Nothing but chewy dialogue, wild performances, and multiple cheetahs.

ICYMI: Ridley Scott, of Blade Runner and Alien, made a movie with Cormac McCarthy, author of No Country for Old Men, The Road, and Blood Meridian, last year. It's called The Counselor, and lots of people didn't like it. (Currently at 34% on Rotten Tomatoes, which is almost as rough as Labor Day, a movie that's mostly about pie sex.) 

But The Counselor, out today on Blu-ray and DVD, and available on Digital HD as well, is awesome. It's awesome because you can see exactly why it frustrated so many viewers. It doesn't move along a typical plot track; you'll find no familiar action movie or thriller beats here. It's a movie made to resemble no other movies. It's talky, but Scott's direction is bold enough that it doesn't feel like a filmed play. Indeed, the long conversations—punctuated by moments of shocking violence—are the draw here.

If you've been loving HBO's True Dectective and its purple dialogue, you owe it to yourself to watch Javier Bardem, Cameron Diaz, Brad Pitt, and Michael Fassbender work their way through the knotted sentences of one of America's great novelists. Everyone talks about death. In fact, the entire movie is about the ways you die, how you fare in the face of the ultimate ending. It's like True Detective, but everyone sounds like Matthew McConaughey's character, and they have a lot more fun in the process.

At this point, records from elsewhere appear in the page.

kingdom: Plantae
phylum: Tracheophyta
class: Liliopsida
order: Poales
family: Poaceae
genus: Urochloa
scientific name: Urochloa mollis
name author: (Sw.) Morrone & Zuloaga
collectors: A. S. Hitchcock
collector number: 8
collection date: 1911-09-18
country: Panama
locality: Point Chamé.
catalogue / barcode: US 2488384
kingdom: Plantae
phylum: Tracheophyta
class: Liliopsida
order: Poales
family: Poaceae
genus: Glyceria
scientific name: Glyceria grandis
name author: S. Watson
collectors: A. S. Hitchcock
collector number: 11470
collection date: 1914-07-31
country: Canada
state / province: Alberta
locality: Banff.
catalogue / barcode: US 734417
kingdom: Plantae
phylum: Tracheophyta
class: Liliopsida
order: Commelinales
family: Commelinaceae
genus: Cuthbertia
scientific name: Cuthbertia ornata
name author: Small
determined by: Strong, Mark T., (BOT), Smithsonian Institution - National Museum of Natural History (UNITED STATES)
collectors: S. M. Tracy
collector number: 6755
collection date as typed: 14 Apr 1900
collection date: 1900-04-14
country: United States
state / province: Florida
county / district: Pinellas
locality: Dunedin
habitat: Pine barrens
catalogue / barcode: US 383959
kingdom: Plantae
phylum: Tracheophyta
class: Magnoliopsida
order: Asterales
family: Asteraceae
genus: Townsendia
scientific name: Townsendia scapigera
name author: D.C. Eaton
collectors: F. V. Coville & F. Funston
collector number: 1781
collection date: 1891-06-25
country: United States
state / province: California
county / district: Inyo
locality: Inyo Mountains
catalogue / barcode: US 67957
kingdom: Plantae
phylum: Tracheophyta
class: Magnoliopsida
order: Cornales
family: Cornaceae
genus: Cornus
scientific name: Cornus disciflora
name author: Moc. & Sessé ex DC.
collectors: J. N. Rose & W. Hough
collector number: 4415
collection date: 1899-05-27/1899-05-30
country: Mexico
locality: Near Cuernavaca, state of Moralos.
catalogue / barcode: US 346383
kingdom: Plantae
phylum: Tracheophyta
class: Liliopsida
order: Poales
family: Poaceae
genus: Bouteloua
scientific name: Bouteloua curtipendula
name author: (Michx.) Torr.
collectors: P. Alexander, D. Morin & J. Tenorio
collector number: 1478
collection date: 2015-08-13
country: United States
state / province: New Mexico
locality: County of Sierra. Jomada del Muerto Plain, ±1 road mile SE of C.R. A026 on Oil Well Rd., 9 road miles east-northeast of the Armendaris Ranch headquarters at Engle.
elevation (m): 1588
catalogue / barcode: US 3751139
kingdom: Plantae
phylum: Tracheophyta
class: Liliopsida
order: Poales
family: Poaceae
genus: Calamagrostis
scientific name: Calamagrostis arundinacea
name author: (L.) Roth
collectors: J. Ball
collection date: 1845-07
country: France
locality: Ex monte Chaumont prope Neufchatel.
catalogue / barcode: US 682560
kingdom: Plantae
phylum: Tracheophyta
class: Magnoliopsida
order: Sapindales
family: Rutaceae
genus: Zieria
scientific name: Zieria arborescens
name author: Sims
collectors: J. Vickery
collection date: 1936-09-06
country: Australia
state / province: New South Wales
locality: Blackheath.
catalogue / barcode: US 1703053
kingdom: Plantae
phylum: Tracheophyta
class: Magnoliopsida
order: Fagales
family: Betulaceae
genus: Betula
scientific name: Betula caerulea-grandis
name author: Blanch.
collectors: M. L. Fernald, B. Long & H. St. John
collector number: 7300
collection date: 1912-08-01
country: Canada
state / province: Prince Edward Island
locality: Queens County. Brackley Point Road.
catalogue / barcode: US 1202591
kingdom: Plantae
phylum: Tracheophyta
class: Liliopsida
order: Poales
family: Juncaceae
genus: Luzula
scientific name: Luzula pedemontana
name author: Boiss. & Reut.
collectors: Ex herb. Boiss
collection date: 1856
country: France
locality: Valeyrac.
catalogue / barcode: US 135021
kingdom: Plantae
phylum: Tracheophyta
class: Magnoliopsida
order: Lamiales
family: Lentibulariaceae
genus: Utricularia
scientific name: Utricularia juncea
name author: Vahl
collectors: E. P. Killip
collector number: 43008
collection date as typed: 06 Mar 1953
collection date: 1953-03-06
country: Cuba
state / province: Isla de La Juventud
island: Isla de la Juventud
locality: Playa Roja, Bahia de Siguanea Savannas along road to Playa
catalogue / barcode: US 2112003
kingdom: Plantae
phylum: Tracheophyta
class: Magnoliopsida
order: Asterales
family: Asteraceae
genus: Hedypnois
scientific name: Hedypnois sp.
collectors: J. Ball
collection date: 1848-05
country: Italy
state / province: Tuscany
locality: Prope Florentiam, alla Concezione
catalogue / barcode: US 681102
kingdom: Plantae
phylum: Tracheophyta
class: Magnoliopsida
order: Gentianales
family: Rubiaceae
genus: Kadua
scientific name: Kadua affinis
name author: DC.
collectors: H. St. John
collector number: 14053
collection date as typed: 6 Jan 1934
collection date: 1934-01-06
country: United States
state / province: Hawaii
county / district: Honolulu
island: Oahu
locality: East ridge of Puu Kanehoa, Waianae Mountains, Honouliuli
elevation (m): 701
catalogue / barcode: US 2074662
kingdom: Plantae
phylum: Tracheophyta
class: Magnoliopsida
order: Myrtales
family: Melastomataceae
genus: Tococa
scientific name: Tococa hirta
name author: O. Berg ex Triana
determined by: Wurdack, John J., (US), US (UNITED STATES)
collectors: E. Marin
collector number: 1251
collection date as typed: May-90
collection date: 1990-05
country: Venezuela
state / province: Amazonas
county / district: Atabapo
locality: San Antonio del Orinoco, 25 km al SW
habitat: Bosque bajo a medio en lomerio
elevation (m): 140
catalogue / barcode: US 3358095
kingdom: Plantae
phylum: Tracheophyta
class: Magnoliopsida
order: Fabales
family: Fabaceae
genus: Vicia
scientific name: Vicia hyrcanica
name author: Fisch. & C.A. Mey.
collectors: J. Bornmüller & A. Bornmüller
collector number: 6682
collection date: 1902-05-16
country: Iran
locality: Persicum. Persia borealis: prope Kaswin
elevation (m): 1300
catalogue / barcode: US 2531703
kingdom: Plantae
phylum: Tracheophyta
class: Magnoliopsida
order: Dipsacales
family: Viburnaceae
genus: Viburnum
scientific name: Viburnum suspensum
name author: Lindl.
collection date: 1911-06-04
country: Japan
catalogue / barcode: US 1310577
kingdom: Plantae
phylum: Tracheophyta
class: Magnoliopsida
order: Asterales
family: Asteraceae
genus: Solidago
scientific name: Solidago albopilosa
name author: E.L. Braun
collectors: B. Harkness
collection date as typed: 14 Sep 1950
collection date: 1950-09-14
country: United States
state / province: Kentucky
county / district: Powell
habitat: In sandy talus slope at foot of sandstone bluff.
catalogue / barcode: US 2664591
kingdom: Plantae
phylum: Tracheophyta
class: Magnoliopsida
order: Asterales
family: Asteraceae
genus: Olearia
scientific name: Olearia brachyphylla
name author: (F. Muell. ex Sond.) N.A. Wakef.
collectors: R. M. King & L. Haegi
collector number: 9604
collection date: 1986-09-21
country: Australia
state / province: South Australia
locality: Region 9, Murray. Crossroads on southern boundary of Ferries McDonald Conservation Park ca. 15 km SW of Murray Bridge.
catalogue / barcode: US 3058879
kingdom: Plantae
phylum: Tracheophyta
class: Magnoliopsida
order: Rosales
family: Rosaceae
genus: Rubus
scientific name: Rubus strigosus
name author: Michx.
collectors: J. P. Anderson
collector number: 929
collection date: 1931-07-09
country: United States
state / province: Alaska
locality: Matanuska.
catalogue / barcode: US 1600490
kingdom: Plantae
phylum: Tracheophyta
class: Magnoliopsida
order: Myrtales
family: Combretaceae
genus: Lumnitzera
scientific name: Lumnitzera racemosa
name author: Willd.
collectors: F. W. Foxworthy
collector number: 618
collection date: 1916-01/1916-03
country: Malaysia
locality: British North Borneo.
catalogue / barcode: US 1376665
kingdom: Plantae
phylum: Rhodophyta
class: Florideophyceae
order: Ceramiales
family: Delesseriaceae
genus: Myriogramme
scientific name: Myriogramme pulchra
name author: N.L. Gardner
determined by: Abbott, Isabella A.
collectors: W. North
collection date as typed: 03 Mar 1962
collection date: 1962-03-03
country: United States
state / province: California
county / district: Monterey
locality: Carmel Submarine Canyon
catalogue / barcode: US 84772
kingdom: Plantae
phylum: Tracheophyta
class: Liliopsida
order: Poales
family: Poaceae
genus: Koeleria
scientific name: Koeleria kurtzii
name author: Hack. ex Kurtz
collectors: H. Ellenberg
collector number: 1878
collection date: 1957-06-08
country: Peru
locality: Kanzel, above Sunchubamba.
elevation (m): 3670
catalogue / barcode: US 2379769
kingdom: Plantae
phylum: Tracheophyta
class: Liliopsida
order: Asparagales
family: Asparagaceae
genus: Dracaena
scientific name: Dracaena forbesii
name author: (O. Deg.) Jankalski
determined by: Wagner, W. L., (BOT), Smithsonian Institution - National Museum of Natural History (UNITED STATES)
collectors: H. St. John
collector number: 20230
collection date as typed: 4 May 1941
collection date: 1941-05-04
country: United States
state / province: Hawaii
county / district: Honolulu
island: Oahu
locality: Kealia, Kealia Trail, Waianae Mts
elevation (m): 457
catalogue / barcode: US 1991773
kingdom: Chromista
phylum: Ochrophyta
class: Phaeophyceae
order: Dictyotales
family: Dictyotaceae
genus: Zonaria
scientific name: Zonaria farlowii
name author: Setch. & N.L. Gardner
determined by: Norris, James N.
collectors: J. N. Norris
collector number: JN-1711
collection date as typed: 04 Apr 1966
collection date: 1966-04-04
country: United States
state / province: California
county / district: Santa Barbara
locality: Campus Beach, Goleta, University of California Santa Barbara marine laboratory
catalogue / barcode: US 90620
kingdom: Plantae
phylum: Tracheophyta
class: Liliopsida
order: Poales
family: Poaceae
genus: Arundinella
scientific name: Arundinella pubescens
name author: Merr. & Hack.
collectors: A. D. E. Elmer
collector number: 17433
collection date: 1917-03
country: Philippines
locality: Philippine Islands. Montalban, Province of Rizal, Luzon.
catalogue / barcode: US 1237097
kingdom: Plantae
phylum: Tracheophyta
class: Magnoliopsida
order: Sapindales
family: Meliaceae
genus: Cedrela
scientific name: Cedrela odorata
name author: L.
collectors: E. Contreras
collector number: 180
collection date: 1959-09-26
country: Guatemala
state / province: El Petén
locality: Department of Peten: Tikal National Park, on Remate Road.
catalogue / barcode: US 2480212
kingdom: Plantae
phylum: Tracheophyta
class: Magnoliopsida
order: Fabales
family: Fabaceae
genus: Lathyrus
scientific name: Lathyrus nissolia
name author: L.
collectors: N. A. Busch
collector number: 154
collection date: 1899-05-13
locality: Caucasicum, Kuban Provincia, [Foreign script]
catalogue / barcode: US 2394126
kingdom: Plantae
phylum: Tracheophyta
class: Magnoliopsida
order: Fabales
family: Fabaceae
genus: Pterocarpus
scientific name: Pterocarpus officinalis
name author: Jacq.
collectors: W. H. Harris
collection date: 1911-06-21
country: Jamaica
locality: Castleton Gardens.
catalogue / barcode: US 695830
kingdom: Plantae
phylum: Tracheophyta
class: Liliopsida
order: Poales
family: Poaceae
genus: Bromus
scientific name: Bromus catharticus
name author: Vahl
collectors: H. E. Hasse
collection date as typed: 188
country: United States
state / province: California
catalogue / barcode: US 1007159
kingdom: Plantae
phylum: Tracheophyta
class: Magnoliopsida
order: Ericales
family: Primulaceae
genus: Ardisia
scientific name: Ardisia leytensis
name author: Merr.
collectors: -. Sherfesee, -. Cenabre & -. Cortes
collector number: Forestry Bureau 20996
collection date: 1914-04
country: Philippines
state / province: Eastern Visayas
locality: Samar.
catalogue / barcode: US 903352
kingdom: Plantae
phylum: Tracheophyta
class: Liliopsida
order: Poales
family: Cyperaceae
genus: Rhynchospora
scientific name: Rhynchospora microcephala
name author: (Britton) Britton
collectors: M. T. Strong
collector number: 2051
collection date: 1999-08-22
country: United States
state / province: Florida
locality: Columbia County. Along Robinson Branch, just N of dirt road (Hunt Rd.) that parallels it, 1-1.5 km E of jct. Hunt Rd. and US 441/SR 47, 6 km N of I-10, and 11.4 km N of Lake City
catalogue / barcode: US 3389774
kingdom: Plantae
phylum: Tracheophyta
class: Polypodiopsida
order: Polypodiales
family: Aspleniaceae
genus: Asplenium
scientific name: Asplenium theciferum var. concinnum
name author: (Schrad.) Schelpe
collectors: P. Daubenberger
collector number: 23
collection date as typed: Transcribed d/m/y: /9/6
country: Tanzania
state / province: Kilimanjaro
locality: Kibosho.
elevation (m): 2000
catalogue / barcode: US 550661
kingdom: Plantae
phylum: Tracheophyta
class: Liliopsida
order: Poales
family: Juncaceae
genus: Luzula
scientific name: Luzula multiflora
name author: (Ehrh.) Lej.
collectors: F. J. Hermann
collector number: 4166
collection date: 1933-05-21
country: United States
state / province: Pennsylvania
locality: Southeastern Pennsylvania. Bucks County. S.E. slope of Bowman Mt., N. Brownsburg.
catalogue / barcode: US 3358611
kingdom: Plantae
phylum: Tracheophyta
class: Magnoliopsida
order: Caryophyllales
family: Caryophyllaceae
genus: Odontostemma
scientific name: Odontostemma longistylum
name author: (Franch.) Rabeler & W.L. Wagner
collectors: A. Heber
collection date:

Ridley Scott matches McCarthy's style of writing with a glittering cast of A-list stars. The excess is everywhere. There are wild animals, violent decapitations, expensive cars, pool parties that would make Michael Bay jealous, motorcycles, absurdist conversations about shipping bodies in barrels back and forth across international borders, and graphic sex scenes that don't always include people. (Hint: they include cars.)

Scott's cinematogrphy is as cool as Cameron Diaz watching her pet cheetahs hunt rabbits. He'll overcrank his camera for a slow motion gunfight the same way Javier Bardem applies gel to his hair: slow and with extreme care.

But the dialogue wins the day. These are chewier conversations than the pseudo-philosophy spouted off on True Detective. They're both on the nose and oblique, like the delicate conversation early in the film about the flaws in diamonds. You have a grasp on the metaphor, and then it swims away. It's beguiling.

Of course, as the exclusive clip above explains, all credit goes to Cormac McCarthy, who is such a soldier at age 80 that he regularly showed up on set to observe. Must've been fun.

The Counselor is available on Blu-ray, DVD, and Digital HD right now.